2020 was a record year for stablecoins. With assets growing from less than $5 billion at the beginning of the year to over $25 billion in December, this momentum is expected to continue in 2021. All eyes will be on the U.S. Tether and other cryptos tied to fait currencies.
Data suggests that the use of stablecoins is already increasing in certain corridors, such as between Latin America and Southeast Asia, where traders are using stablecoins to conduct transactions, bypassing traditional banking channels entirely. In 2021, it will be interesting to see if this trend continues. The downside, however, lies in a question that the fiat world is also familiar with: is it possible for a cryptocurrency’s value to be pegged to, say, the U.S. dollar, the euro, or the Swiss franc? There are already expert opinions that doubt whether even in times of crisis stablecoins are collateralized enough to be able to exchange fiat for crypto on a 1:1 basis at any time.
This is because discrepancies could arise, which we know all too well: Black markets for stablecoins, where the supposedly stable coins trade far below their value. Or when investors artificially inflate the value of stablecoins and the interests of the stablecoin issuers are fundamentally different from those of their users. Regardless: The stablecoin trend will continue in 2021, with Tether (USDT) leading the way, USDC from Coinbase and Circle, TrueUSD, and the oddball DAI from MakerDao backed by algorithmic trading and smart contracts.

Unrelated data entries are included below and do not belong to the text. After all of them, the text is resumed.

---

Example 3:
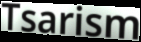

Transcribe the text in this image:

Tsarism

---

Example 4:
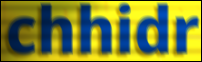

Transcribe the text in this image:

chhidr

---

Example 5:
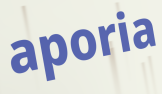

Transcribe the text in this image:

aporia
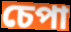
চেপা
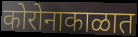
कोरोनाकाळात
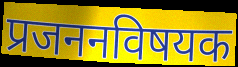
प्रजननविषयक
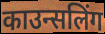
काउन्सलिंग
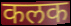
कलक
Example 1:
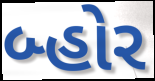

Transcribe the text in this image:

બ્હોર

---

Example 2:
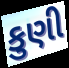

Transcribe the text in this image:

કુણી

10. ICOs are dead, long live DeFi!
The popular and later discredited Initial Coin Offerings as a funding opportunity for blockchain startups turned out to be flash in the pan in retrospect. While some startups were able to raise large sums of seed funding via token issuance. However, 99 percent of the ICOs failed, mostly because the blockchain business did not turn a profit quickly enough or because the business models simply proved to be complete bullshit.

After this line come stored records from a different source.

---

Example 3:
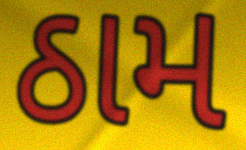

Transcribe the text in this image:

ઠામ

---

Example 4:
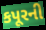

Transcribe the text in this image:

કપૂરની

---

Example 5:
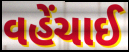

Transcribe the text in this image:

વહેંચાઈ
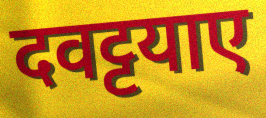
दवट्टयाए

In 2020, Decentralized Finance experienced a boom very reminiscent of ICOs of the years before. Decentralized Finance, or DeFi for short, stands for the combination of traditional financial concepts and products from banks with blockchain technology. DeFi is about applying principles of finance to cryptocurrencies and distributed ledger technology.
DeFi instruments include crypto loans, currency swaps between cryptocurrencies (atomic swap), interest rate models, and stocks and bonds on blockchain. In 2019, the run on DeFi apps started, the DeFi trend is not only noticeable in the increased usage of the respective apps, currently circa three percent of all Ether is stored in DeFi. DeFi has really exploded in 2020, with the total value of completed transactions (TVL) increasing from less than $1 billion in January 2020 to more than $15 billion today.
In 2021, DeFi will likely continue to grow. However, Decentralized Fiance is currently only for specialists and crypto enthusiasts who study the content in depth. Institutional investors will still leave DeFi out in 2021 and watch the development from the sidelines.